The Language Map

Story Margaret Kwan

Like people, languages die too. Unlike people, however, languages cannot increase in numbers. It is true the number of speakers for a certain language may increase over time, but the total number of languages in the world decreases. “Within perhaps two generations, most of the languages in the world will die out,” says David Crystal in his book Language Death. To preserve the diversity and history associated with each language, the Rosetta Project seeks to archive all documented languages.

The Death Of Languages

Some languages die because of physical disasters, such as the 2004 tsunami in the Indian Ocean. We not only witnessed the loss of over 225,000 people, but also a variety of languages spoken across Asia. According to Ethnologue, a language inventory that developed a unique code for every language, Indonesia — one of the affected areas of the tsunami — has 742 languages. According to Crystal, eight languages in the world have over 100 million speakers: English, Mandarin, Spanish, Bengali, Hindi, Portuguese, Russian, and Japanese. Approximately 96 per cent of the world’s population speaks just four per cent of the world’s languages.

When people die, they take the languages they speak with them. Crystal says fewer than 50 per cent of the world’s languages are effectively passed on to the next generation. Some languages die without any documentation. He mentions a linguist, Bruce Connell, who witnessed the stark reality of endangered languages. During his fieldwork study in Cameroon in 1994–95, he came across the language of Kasabe, which had only one remaining speaker in the world. Connell went back to Cameroon in 1996 hoping to gather more linguistic data about Kasabe, but upon arrival discovered that the last speaker of Kasabe had passed away.

The Rosetta Project

The Rosetta Project attempts to prevent situations like Kasabe from happening. The Project is part of the Long Now Foundation, a private San Francisco-based organization that aims to foster long-term thinking. The Long Now Foundation writes years using five digits, such as 02007, instead of the conventional four.

“The Rosetta Project started as a desire to maintain long-term storage data using analog instead of digital,” explained Rosetta Project researcher and archivist JD Ross Leahy. Leahy said the Project team got together to brainstorm how they could use this idea, and decided that linguistics was a fitting subject. The team wanted to create a modern version of the Rosetta Stone, an ancient stone discovered in 1799 with inscriptions in Egyptian and Greek. The Rosetta Project team had initially thought there would be a database of languages available to begin with, but soon realized they had been wrong. “No one had ever tackled anything like this before,” said Leahy.


“Approximately 96 per cent of the world’s population speaks just four per cent of the world’s languages.”

When the Rosetta Project started in 2000, its initial goal was to archive 1,000 of the 7,000 documented languages in the world. Linguists, researchers, and organizations from around the world provide all language information. The Rosetta Project has a core team of 50 people, and also 2,500 volunteers around the world, according to Leahy. It also teams up with organizations such as the Endangered Language Fund, the National Science Digital Library, and the Linguist List. When the team surpassed 1,000 archived languages, they expanded their vision, aiming to document all of the world’s languages. They currently have an archive of over 2,300 languages around the world, which is the largest collection of linguistic data. Approximately 500 of these languages are from Pacific Rim countries.
━━━━━━━━━━
_Your tasks_
**a.** Name the organizations the Rosetta Project partners with, according to the article on dying languages above.
**b.** Write the next paragraph of the article on dying languages and the Rosetta Project, picking up after its final sentence.

_Stored data_
━━━━━━━━━━
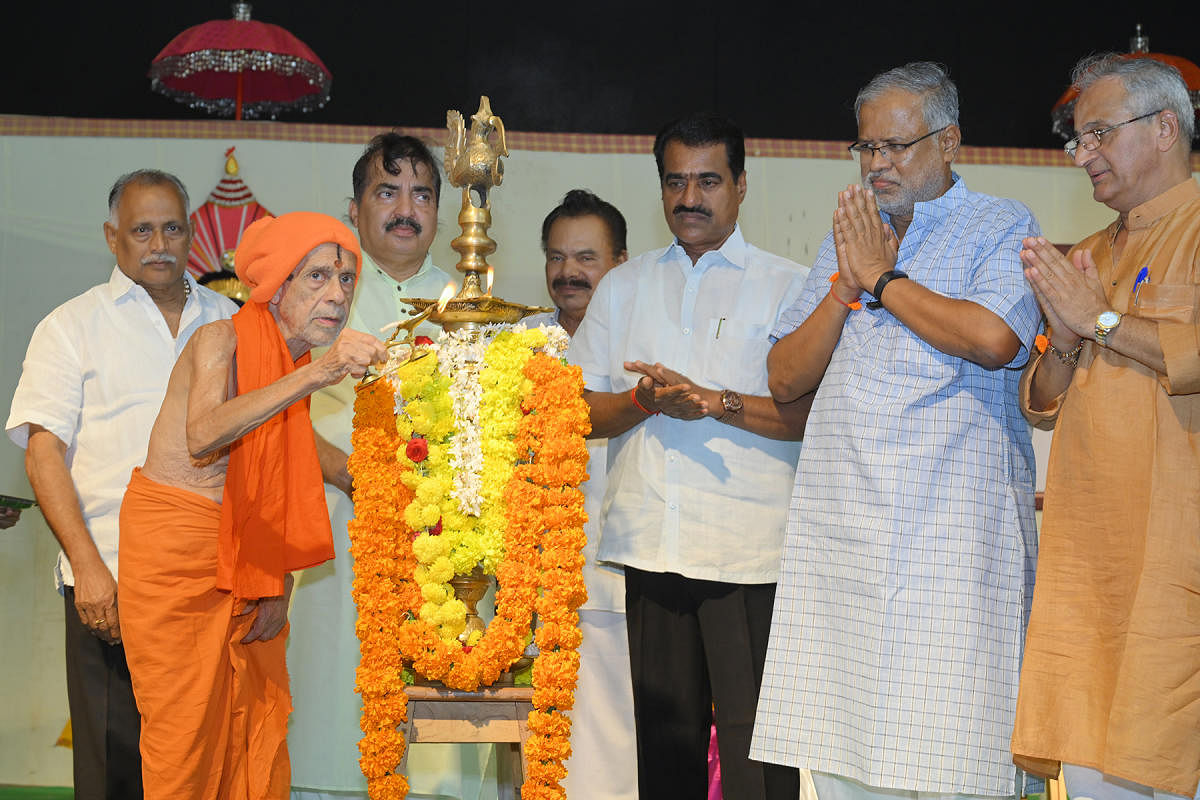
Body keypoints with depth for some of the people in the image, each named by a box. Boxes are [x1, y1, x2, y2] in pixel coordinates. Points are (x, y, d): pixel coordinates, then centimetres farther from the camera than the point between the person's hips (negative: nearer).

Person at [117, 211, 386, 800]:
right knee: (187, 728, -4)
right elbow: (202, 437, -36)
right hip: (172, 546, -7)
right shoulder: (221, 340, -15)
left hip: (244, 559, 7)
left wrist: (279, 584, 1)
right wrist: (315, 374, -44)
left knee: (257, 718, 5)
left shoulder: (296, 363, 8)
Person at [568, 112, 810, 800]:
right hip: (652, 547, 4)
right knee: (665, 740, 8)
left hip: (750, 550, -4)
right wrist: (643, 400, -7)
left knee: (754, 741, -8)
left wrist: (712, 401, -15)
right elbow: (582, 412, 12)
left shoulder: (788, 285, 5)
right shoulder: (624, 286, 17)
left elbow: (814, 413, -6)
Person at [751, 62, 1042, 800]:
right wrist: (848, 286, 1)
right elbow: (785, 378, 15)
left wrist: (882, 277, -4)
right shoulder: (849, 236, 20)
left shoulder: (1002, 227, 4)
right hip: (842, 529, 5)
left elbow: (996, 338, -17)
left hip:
━━━━━━━━━━
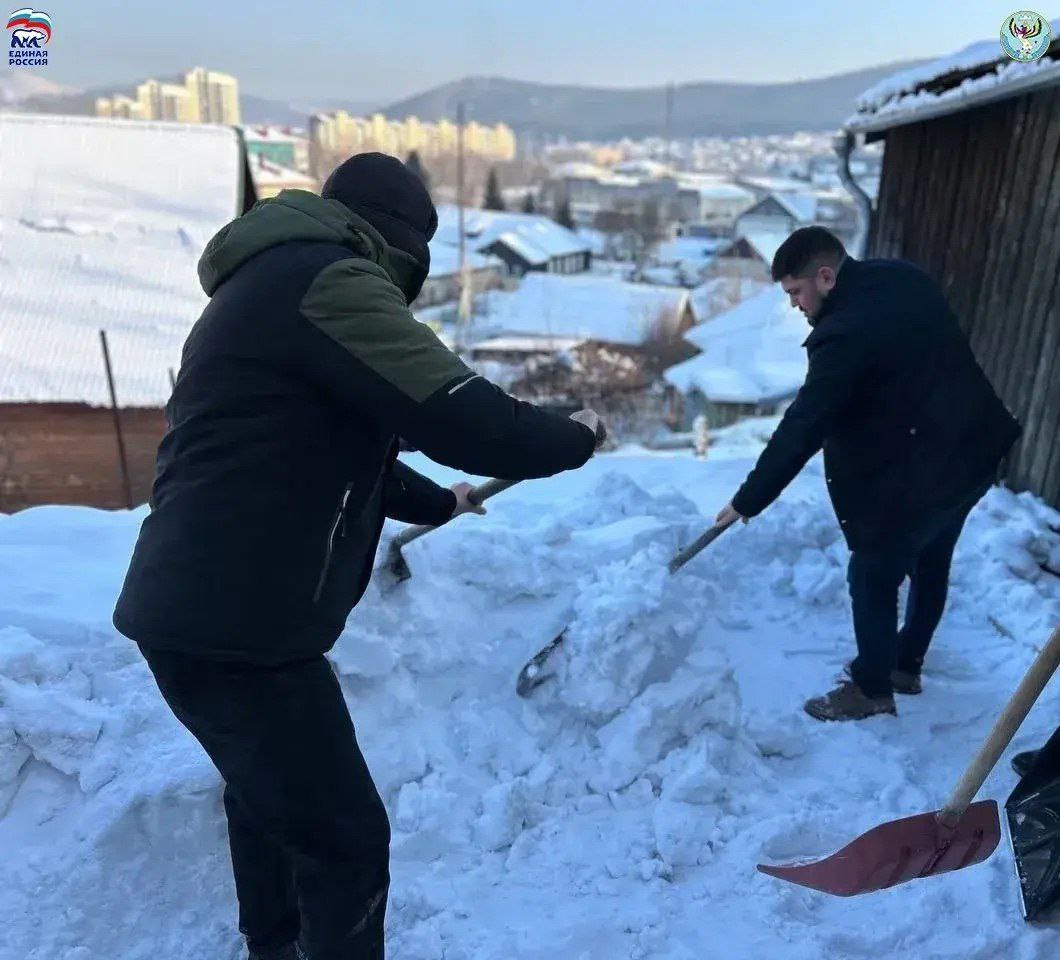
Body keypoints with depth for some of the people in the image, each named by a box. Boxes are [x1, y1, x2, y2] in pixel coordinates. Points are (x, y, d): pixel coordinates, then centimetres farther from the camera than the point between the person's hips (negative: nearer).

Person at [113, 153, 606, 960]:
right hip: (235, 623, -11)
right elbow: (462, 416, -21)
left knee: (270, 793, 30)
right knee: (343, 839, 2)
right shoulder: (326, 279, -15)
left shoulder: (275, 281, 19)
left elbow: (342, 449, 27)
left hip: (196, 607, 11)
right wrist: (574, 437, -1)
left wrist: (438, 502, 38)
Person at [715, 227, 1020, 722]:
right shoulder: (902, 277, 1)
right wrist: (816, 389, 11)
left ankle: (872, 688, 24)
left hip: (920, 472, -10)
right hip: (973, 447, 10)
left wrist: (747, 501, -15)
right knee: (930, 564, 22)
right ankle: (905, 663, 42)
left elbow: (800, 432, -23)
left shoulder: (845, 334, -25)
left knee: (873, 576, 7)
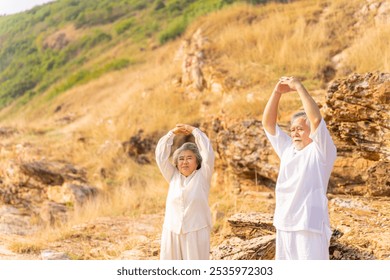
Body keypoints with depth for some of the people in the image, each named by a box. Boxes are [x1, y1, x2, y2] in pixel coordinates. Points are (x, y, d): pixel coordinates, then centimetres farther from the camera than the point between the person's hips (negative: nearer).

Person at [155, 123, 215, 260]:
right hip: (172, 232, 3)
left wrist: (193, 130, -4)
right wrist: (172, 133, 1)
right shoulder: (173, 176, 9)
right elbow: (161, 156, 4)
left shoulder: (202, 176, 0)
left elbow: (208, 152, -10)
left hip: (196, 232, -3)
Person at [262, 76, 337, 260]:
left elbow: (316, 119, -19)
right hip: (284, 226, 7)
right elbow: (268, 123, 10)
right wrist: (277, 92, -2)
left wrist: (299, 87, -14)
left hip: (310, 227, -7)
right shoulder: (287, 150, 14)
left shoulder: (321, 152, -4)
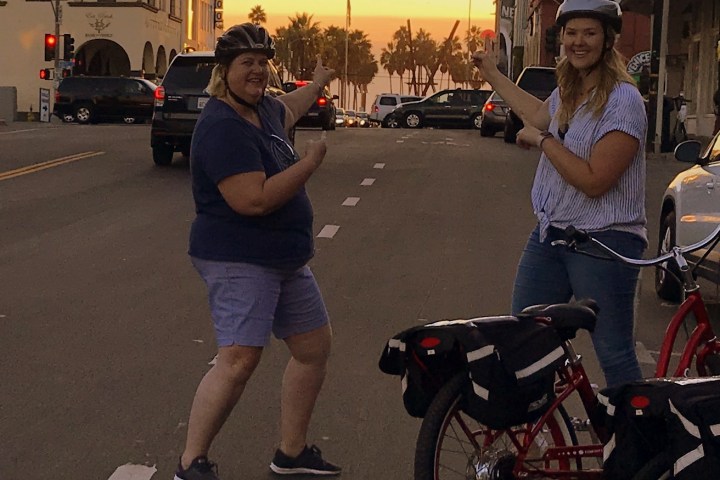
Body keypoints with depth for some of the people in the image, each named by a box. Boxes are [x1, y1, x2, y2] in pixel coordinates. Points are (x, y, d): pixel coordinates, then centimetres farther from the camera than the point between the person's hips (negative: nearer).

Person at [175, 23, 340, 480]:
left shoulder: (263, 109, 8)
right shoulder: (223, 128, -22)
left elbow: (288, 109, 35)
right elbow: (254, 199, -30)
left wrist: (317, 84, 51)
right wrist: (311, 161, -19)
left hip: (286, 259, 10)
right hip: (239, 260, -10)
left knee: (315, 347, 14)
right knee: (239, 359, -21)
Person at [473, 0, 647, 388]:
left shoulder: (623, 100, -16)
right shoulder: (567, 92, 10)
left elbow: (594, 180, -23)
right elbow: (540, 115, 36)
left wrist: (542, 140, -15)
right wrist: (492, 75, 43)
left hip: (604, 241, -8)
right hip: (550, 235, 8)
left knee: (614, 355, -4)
━━━━━━━━━━
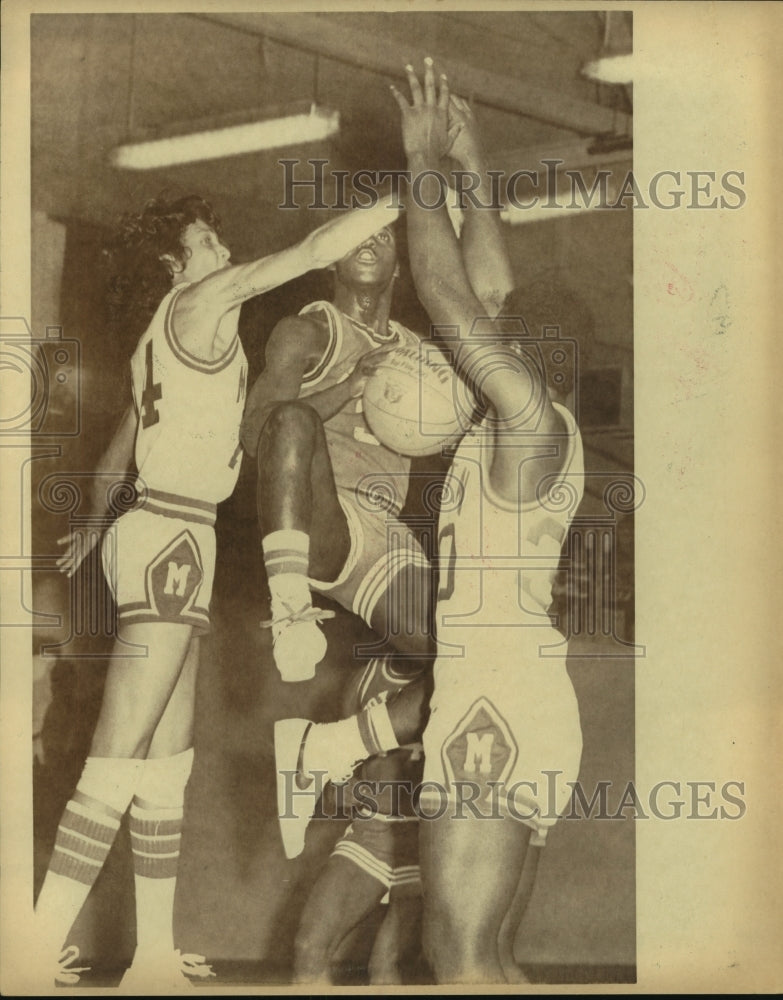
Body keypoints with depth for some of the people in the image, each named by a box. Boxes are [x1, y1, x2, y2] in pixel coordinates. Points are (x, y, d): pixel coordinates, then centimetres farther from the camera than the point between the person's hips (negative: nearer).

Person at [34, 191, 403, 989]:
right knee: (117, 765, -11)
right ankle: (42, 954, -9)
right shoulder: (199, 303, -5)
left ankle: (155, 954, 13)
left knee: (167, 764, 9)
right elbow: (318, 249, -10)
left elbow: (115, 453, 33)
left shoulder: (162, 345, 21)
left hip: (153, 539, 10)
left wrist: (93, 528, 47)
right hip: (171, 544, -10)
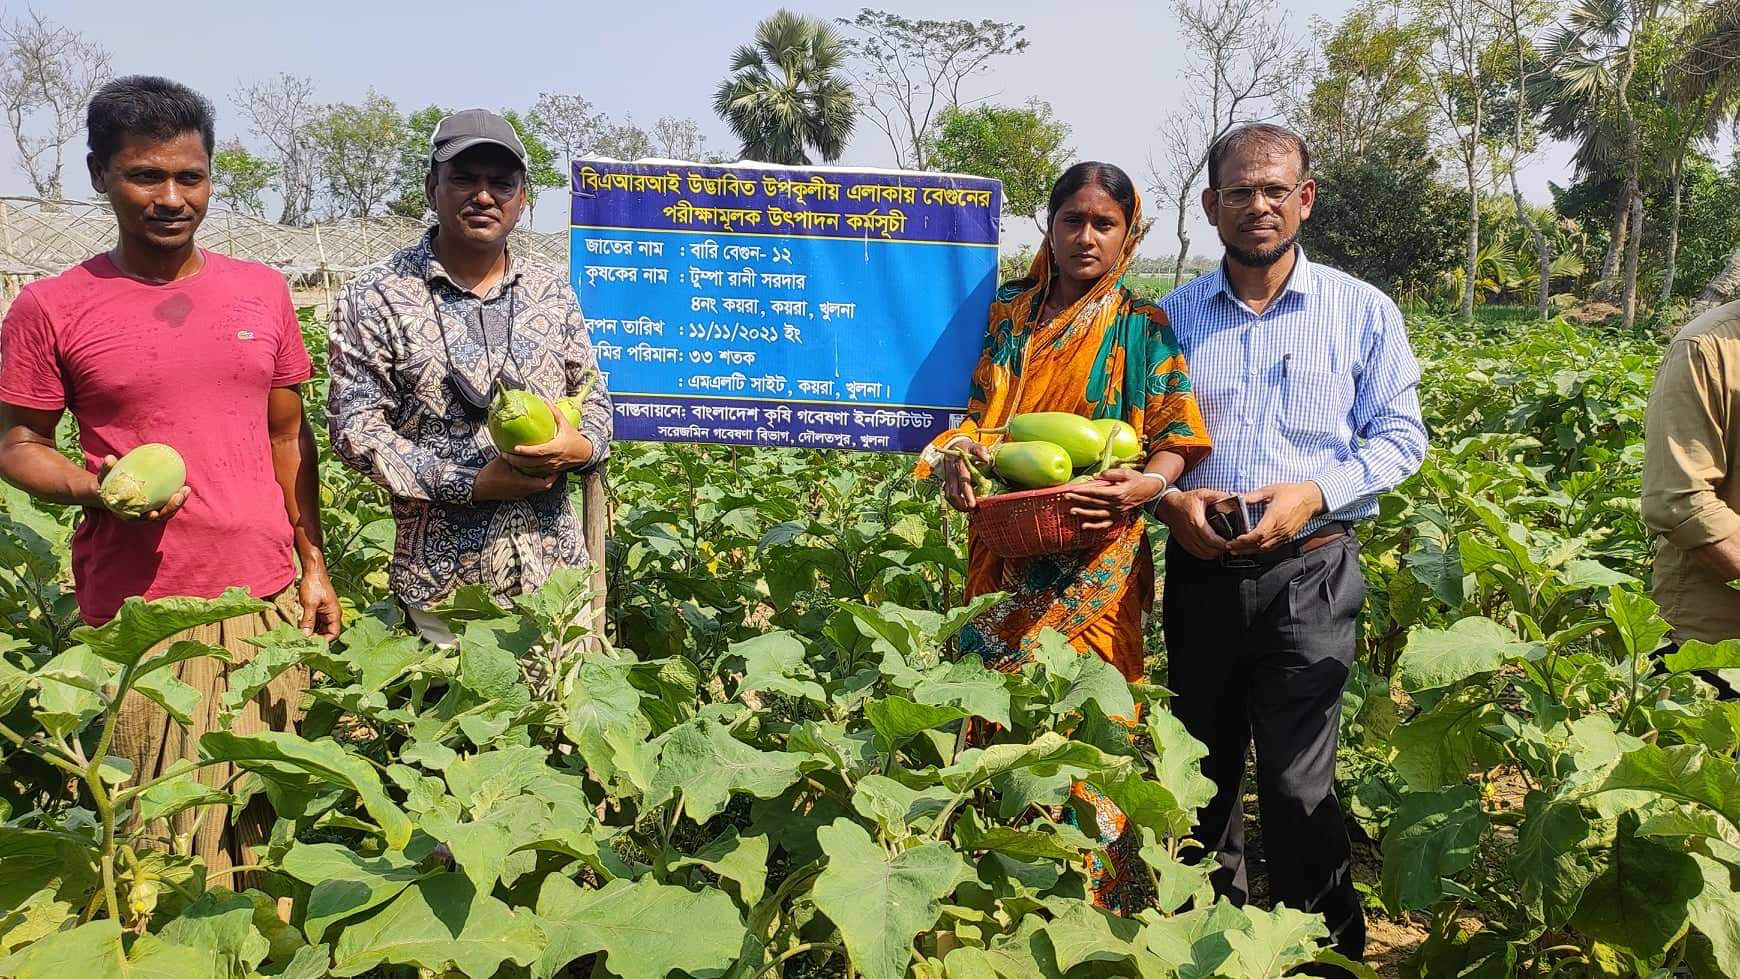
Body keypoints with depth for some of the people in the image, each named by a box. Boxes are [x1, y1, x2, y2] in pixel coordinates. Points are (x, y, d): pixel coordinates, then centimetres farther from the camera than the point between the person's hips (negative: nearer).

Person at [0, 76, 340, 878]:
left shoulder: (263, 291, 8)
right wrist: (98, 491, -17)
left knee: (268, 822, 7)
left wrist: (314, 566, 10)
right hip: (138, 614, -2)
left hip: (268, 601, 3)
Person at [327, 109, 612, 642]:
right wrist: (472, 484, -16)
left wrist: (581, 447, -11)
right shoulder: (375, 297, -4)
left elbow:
━━━━━━━━━━
_Outputs for the tasks_
**a.** The Endangered Language Fund, the National Science Digital Library, and the Linguist List.

**b.**
The project aims to provide a space in which documents can be stored safely. The first priority of those involved with the Rosetta Project is to store documents in their online archive. Once they receive the original documents, they create digital copies and make several back-ups. The back-ups are stored either in the Stanford Library or in the University of Michigan Library. The archive, which is accessible from their website, organizes each language by country, language family, name, and data type. If searching the archive by language family, nodes are available to navigate up and down the language’s family tree. For example, clicking on the language family Sino-Tibetan brings up the nodes Chinese and Tibeto-Burman. Further down, clicking on the Chinese node reveals more information on several Chinese languages. This is useful for both linguists and curious minds alike to navigate within a language family. Surfing the online archive allows anyone to discover the similarities and differences between related languages.

According to the Rosetta Project’s website, the project strives to maintain an online archive in which each language contains meta-linguistic data, such as information on its orthography, and a map to show where the language is spoken. It aims to include grammatical descriptions, vocabularies, translations of texts, and media such as audio files.

In addition to the online archive, the Rosetta Project also keeps the archive on a physical disk known as the Rosetta Disk. The Rosetta Disk uses micro-etching technology to store 15,000 pages from the archive onto a physical disk. Micro-etching refers to an etching of metal samples for examination under the microscope. The idea of the Rosetta Disk using this technology is similar to using microform images to look at past newspaper articles in libraries. In order for newspaper articles to be legible to the reader, the flat sheets of microfiche need to be magnified at about 25 times. Microfiche has an estimated shelf life of 500 years. In comparison, the micro-etching technology used to produce the Rosetta Disk can last twice as long.

Side of Rosetta Disk container.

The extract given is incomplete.